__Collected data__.
********

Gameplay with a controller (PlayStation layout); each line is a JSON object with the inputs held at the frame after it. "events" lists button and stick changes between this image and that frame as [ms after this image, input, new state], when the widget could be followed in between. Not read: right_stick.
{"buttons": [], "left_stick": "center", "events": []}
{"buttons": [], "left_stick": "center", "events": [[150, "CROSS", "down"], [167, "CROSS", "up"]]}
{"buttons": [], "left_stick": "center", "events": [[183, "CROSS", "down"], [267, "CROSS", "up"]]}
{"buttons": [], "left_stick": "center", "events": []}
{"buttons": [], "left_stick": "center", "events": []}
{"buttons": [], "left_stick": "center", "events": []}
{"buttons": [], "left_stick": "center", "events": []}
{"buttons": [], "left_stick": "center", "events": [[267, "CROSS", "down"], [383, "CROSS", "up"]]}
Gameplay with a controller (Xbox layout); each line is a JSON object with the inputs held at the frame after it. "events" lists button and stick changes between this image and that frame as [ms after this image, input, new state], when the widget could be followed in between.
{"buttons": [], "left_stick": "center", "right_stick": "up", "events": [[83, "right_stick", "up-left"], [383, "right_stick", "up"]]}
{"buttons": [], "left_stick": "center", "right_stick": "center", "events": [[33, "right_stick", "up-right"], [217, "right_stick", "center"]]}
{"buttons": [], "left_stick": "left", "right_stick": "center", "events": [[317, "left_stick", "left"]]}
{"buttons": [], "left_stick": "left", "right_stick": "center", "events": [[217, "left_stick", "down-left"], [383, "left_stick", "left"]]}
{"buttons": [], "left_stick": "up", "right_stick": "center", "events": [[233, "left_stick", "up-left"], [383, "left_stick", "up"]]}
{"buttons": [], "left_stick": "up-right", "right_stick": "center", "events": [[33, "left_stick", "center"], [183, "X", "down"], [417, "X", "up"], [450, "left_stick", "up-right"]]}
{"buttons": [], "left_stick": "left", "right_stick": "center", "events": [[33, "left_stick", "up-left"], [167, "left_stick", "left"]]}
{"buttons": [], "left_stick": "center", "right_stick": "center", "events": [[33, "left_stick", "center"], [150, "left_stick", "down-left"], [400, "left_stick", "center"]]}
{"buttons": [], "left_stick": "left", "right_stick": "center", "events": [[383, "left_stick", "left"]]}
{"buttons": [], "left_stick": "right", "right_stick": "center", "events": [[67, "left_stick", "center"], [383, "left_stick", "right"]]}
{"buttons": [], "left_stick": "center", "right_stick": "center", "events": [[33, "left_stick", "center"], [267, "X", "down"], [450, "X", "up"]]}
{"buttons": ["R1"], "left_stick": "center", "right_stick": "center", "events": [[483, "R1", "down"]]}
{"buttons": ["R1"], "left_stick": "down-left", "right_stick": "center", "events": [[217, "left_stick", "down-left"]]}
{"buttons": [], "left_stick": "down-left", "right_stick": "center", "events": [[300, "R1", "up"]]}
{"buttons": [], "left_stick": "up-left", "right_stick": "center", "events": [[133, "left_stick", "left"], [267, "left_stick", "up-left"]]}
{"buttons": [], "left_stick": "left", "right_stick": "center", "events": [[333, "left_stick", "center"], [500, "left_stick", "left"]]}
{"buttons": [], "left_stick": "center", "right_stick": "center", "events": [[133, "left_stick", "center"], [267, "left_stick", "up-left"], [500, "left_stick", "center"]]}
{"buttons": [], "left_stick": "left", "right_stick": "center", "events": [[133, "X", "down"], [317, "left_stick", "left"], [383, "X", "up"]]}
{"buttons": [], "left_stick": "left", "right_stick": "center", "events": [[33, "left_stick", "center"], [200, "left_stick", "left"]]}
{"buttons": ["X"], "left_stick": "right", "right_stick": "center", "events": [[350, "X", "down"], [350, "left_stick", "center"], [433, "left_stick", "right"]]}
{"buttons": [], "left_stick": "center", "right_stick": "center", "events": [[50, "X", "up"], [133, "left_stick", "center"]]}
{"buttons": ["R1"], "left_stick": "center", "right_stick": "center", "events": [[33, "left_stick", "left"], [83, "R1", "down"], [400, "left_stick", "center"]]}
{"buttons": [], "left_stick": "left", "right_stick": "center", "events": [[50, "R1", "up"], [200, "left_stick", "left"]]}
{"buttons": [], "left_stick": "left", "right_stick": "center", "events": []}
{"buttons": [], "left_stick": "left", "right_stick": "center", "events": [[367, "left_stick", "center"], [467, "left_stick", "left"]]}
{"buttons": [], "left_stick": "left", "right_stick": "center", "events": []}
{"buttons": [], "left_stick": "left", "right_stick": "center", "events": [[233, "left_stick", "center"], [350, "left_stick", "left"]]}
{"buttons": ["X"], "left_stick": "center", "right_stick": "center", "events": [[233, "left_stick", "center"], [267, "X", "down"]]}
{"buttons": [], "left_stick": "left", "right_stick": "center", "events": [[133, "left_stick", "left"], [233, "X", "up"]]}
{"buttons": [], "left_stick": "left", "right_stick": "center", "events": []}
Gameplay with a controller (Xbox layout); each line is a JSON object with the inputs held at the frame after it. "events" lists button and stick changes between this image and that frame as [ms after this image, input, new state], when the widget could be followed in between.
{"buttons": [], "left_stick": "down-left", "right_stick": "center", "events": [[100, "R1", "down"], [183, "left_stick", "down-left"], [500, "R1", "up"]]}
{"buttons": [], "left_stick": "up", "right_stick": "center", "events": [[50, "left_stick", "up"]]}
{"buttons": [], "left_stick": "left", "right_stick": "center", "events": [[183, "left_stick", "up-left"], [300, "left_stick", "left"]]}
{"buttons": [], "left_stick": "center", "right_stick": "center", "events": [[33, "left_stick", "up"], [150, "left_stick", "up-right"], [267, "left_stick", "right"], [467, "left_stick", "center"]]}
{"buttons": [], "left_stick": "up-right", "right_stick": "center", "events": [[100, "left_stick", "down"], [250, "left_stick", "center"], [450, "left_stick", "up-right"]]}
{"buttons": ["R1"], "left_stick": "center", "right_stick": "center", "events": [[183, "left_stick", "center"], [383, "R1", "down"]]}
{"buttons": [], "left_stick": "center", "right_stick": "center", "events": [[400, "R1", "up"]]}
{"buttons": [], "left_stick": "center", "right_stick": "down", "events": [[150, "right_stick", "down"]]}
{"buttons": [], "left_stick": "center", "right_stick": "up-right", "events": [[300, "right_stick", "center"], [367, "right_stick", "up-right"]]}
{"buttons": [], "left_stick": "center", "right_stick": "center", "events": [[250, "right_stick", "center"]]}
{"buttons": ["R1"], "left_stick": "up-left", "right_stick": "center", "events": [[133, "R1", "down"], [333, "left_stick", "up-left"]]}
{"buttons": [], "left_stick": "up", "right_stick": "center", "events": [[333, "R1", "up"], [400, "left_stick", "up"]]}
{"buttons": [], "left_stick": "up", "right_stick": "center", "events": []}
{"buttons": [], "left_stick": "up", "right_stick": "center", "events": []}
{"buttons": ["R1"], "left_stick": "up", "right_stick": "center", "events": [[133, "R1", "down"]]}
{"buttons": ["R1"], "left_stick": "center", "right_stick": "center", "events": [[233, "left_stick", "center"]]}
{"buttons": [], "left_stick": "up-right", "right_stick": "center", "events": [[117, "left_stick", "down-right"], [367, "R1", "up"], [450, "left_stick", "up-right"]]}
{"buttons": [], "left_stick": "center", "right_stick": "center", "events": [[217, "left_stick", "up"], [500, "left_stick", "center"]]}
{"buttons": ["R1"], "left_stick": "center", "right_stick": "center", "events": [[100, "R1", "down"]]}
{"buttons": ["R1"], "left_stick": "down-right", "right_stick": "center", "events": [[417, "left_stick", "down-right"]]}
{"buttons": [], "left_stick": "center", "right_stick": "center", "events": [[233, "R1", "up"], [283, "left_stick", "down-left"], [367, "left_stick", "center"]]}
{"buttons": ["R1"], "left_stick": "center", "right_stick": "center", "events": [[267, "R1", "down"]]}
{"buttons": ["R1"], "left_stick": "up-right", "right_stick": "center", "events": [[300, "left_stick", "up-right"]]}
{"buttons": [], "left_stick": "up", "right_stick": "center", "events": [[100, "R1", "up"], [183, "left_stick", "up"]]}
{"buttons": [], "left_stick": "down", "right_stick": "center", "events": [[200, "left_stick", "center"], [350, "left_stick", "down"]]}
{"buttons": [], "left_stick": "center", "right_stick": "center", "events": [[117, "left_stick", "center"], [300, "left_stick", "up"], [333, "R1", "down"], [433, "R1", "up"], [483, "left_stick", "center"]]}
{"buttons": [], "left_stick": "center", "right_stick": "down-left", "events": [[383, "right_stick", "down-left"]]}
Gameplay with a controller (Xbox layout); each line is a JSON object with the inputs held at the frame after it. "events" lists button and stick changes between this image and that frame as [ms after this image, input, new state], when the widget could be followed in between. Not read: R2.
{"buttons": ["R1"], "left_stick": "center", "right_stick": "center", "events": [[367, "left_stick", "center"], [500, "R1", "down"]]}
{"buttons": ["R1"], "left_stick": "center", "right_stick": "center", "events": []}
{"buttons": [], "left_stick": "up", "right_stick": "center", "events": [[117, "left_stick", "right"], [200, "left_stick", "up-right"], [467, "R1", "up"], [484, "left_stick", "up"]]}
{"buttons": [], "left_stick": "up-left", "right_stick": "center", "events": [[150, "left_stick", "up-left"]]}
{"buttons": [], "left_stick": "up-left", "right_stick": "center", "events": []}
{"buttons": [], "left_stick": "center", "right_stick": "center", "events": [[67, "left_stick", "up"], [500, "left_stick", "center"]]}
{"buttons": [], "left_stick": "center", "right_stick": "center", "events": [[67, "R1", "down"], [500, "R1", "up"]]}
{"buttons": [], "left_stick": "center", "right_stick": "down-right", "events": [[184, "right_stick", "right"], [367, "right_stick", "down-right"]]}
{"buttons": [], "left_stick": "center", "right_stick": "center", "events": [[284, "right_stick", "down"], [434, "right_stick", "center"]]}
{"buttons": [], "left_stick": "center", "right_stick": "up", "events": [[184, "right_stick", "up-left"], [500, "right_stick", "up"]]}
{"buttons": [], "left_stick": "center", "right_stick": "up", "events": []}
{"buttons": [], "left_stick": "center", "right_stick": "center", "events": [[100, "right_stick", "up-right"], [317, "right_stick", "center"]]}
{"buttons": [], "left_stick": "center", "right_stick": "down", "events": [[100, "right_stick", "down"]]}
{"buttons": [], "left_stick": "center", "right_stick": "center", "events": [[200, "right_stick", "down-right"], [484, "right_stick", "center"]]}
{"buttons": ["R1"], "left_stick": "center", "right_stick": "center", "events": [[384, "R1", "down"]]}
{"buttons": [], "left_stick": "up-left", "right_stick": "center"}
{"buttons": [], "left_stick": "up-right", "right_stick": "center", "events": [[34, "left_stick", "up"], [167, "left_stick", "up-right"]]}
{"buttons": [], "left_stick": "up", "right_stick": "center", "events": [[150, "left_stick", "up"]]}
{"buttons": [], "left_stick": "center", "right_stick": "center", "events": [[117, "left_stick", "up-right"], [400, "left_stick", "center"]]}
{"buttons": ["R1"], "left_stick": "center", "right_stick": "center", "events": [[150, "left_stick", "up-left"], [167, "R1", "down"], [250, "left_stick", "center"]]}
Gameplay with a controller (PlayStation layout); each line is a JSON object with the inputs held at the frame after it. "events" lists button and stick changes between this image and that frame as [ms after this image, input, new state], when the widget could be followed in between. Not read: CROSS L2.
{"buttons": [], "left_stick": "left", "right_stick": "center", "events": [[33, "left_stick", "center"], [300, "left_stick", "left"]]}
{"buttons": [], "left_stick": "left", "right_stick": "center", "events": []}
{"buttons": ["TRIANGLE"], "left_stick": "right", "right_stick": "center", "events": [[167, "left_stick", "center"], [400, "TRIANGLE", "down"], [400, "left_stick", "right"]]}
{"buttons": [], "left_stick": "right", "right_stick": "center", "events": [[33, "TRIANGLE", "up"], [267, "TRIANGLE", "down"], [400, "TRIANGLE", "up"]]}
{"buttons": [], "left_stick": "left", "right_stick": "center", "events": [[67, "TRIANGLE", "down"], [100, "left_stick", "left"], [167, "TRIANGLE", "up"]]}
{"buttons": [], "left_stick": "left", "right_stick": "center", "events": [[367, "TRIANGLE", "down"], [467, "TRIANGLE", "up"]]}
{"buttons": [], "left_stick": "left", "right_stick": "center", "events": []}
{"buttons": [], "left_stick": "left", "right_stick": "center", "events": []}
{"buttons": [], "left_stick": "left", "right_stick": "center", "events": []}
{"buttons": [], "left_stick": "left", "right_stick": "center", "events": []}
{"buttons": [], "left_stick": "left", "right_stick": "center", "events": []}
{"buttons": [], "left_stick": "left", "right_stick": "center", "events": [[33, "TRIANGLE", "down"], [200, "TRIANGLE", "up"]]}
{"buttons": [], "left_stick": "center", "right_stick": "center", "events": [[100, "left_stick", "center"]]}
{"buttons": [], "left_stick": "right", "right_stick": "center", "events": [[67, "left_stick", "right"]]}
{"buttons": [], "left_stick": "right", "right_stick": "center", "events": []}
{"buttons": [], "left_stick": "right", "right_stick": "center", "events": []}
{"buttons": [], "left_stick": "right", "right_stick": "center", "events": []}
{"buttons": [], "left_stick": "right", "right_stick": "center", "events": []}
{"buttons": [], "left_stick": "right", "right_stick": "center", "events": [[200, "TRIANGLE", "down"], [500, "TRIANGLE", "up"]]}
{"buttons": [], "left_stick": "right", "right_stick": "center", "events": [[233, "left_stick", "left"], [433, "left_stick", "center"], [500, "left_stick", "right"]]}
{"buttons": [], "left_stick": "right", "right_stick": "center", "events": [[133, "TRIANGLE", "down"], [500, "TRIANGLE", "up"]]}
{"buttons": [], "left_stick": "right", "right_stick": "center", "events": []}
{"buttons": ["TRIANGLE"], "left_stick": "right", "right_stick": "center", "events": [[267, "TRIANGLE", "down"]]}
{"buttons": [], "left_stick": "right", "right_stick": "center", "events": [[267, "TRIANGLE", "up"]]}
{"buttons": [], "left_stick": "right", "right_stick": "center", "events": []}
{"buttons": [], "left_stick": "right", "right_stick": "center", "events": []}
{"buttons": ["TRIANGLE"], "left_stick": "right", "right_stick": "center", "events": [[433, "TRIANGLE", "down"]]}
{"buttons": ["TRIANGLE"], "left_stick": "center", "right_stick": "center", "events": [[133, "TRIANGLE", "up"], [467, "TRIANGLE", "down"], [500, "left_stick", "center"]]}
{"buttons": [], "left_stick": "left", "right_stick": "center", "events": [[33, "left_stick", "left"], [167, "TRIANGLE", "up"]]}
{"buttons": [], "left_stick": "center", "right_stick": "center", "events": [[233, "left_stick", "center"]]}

********

__TASK DETAILS__.
Copy all lines of the records that have the string "read" in them.

__ANSWER TO THE EXERCISE__.
Gameplay with a controller (PlayStation layout); each line is a JSON object with the inputs held at the frame after it. "events" lists button and stick changes between this image and that frame as [ms after this image, input, new state], when the widget could be followed in between. Not read: right_stick.
Gameplay with a controller (Xbox layout); each line is a JSON object with the inputs held at the frame after it. "events" lists button and stick changes between this image and that frame as [ms after this image, input, new state], when the widget could be followed in between. Not read: R2.
Gameplay with a controller (PlayStation layout); each line is a JSON object with the inputs held at the frame after it. "events" lists button and stick changes between this image and that frame as [ms after this image, input, new state], when the widget could be followed in between. Not read: CROSS L2.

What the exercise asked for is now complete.